| name | babysit-zephyr |
| description | Launch and babysit Zephyr pipeline jobs on Iris. |
Skill: Babysit Zephyr Job
Start, monitor, and keep Zephyr pipeline jobs running on Iris. Escalate deeper investigations to debug.
Zephyr Job Structure
A zephyr pipeline job spawns child Iris jobs:
*-coord — coordinator (1 task). Orchestrates pipeline stages, queues tasks, tracks progress.
*-workers — worker pool (many tasks). Workers poll the coordinator for shards.
A single job may execute multiple pipelines sequentially (e.g. fuzzy dedup runs connected components iteratively, each iteration a separate pipeline). These show as different p<N> values in child job names — normal, not failed retries.
Failed retries show as different hashes with the same p0. Stale coordinators from previous attempts may linger (#3705).
Child job naming: <hash>-p<pipeline>-a<attempt>-{coord,workers}.
Iris Config
All Iris commands below use --config <CONFIG>. Resolve the cluster name the user gives to the matching file under lib/iris/config/ (see babysit-job for the full mapping). Examples use marin.yaml — substitute the actual config (e.g., marin-dev.yaml) as needed.
Dashboard
uv run iris --config lib/iris/config/marin.yaml cluster dashboard
Starting a Job
Get the run command from the user. Typical pattern:
uv run iris --config lib/iris/config/marin.yaml job run --region <REGION> --no-wait -- python <SCRIPT>
The entrypoint container defaults to 1GB memory. For long-running pipelines that accumulate state (GCS clients, logging), increase with --memory:
uv run iris --config lib/iris/config/marin.yaml job run --region <REGION> --memory 5GB --no-wait -- python <SCRIPT>
The command prints a job ID on success. Note it for monitoring.
Stopping a Job
Always ask the user before stopping. Stopping kills all child jobs (coordinators, workers).
uv run iris --config lib/iris/config/marin.yaml job stop <JOB_ID>
Monitoring
Health Checks
Check child job states via the Iris CLI (returns per-task state and resourceUsage):
uv run iris --config lib/iris/config/marin.yaml rpc controller list-tasks --job-id <JOB_ID>
A healthy zephyr job has:
- Coordinator: RUNNING, 1 task running
- Workers: RUNNING, tasks ramping up toward target count
Stage Progress
The coordinator logs a progress line every 5s:
[stage0-Map → Scatter] 347/1964 complete, 1617 in-flight, 0 queued, 1828/1891 workers alive, 63 dead
Fetch via the Iris CLI:
uv run iris --config lib/iris/config/marin.yaml rpc controller get-task-logs \
--id <COORD_JOB_ID> --max-total-lines 5000 --attempt-id -1 --tail
Caveat: With large worker pools, pull_task operations flood the log buffer (#3707). Filter when parsing:
for entry in task_logs:
msg = entry.get('data', '')

————————

Pick up the guide to babysitting Zephyr jobs on Iris at the point where its text stops, and continue it. The listing that comes next is not required for any of this work.

(Items listed in a dataset)
————————

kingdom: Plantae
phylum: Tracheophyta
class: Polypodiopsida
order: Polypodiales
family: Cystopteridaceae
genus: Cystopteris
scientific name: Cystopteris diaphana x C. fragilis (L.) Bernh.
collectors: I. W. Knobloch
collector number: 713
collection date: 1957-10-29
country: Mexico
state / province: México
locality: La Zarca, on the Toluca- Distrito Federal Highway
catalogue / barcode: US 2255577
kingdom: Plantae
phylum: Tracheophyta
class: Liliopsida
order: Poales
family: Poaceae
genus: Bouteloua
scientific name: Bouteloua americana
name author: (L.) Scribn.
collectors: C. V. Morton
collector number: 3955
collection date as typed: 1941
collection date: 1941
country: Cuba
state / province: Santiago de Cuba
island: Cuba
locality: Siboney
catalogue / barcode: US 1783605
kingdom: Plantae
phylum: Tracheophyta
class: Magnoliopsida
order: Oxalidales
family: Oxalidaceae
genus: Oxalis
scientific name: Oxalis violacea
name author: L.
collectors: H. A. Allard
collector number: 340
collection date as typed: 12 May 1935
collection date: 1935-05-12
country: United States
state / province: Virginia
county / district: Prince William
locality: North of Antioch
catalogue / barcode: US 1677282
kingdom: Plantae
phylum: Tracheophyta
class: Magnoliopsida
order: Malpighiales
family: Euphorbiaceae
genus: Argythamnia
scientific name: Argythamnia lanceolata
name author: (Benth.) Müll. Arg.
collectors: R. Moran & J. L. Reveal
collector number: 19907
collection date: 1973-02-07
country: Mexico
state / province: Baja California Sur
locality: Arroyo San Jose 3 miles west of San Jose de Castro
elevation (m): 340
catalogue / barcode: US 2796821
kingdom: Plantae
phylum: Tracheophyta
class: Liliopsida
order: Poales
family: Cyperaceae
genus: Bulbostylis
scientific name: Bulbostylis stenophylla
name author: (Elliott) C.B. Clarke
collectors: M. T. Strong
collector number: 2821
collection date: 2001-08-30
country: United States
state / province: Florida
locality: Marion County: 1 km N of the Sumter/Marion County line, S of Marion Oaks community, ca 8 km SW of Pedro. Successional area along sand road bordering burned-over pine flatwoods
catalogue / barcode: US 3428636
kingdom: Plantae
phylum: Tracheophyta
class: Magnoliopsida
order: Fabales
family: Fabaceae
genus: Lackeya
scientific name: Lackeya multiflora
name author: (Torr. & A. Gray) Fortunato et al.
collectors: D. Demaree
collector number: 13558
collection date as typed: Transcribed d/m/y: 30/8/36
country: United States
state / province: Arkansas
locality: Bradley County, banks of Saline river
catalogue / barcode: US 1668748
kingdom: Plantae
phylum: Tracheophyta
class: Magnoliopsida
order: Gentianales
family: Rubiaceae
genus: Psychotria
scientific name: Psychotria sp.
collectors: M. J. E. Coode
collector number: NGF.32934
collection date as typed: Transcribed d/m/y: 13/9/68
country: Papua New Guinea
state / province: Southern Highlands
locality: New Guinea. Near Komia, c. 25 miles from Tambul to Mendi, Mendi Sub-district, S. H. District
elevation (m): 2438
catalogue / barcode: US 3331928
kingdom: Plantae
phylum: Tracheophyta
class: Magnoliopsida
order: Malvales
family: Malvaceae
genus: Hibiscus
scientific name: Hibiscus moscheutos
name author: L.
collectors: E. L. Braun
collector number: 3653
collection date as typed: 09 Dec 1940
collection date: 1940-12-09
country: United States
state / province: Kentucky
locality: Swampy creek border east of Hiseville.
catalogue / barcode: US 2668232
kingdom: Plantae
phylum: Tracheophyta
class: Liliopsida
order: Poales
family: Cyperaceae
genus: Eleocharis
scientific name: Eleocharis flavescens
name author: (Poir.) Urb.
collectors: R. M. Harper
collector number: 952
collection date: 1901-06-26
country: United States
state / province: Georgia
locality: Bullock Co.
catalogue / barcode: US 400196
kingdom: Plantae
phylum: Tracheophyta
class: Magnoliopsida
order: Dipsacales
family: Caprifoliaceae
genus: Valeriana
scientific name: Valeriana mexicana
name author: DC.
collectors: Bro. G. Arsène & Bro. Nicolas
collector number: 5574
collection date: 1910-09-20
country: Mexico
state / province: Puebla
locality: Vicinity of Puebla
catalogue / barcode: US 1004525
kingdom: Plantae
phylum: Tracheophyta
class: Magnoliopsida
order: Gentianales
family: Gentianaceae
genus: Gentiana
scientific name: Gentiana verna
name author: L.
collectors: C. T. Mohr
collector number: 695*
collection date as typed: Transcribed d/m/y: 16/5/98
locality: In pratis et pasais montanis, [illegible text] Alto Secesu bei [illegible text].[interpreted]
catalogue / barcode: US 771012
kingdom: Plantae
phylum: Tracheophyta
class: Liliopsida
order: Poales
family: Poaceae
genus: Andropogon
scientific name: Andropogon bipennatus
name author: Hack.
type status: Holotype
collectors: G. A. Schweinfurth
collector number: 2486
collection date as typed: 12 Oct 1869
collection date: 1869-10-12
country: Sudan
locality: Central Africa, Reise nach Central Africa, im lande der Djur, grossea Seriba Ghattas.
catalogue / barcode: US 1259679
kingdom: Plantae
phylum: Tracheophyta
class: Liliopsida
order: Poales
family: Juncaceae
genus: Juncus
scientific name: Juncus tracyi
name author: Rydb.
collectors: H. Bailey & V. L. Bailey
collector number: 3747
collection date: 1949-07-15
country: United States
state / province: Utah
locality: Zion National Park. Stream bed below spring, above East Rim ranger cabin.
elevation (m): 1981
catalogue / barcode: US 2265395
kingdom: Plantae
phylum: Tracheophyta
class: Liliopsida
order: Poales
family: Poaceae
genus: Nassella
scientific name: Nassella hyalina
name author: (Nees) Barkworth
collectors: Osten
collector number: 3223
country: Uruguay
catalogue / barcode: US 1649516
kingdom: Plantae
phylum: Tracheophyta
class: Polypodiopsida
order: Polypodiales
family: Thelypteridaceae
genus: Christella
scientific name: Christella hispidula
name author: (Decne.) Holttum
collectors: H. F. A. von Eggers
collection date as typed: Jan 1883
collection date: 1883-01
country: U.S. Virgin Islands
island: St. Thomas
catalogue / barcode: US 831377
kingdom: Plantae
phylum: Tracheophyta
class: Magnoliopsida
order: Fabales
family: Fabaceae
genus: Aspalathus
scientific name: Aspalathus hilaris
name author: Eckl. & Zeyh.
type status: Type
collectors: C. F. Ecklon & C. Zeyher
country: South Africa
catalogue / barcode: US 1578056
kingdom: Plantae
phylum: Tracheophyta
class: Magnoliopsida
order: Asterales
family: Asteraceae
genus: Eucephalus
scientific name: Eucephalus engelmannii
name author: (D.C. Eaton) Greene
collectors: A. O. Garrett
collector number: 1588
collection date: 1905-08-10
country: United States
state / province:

————————

_THE RESULT_.
if 'pull_task' in msg or 'Started operation' in msg or 'report_result' in msg or 'registered' in msg or 'tasks completed' in msg:
continue
print(msg)
Coordinator Thread Dump
When logs are flooded, a thread dump tells you if the coordinator is alive and working:
uv run iris --config lib/iris/config/marin.yaml rpc controller profile-task \
--json '{"target":"<COORD_JOB_ID>/0","durationSeconds":1,"profileType":{"threads":{}}}'
Key patterns:
actor-method_0 in _wait_for_stage → pipeline active, waiting for current stage to complete
_coordinator_loop thread present → heartbeat/dispatch loop running
- All threads in
_worker (thread pool idle) → pipeline exited, coordinator is a zombie
Monitoring Lifecycle
After submitting, monitor in escalating stages:
-
Smoke check (first 2-5 minutes): Confirm coordinator and workers child jobs appear and reach RUNNING. Check coordinator logs for early errors. Failure here is likely a code bug, config issue, or bundle fetch timeout.
-
Steady-state monitoring: Check stage progress via coordinator logs. Confirm (a) shards complete within the current stage, and (b) stages advance. Calibrate check-in interval so you see at least one stage transition between checks — every few minutes for many short stages, every 15-30 minutes for few long stages.
-
Failure detection: If workers get KILLED or the coordinator goes zombie, the StepRunner may retry automatically (new child jobs with a different hash). Check the latest attempt. Stale coordinators from previous attempts may accumulate (#3705). If retries keep failing, escalate to debug.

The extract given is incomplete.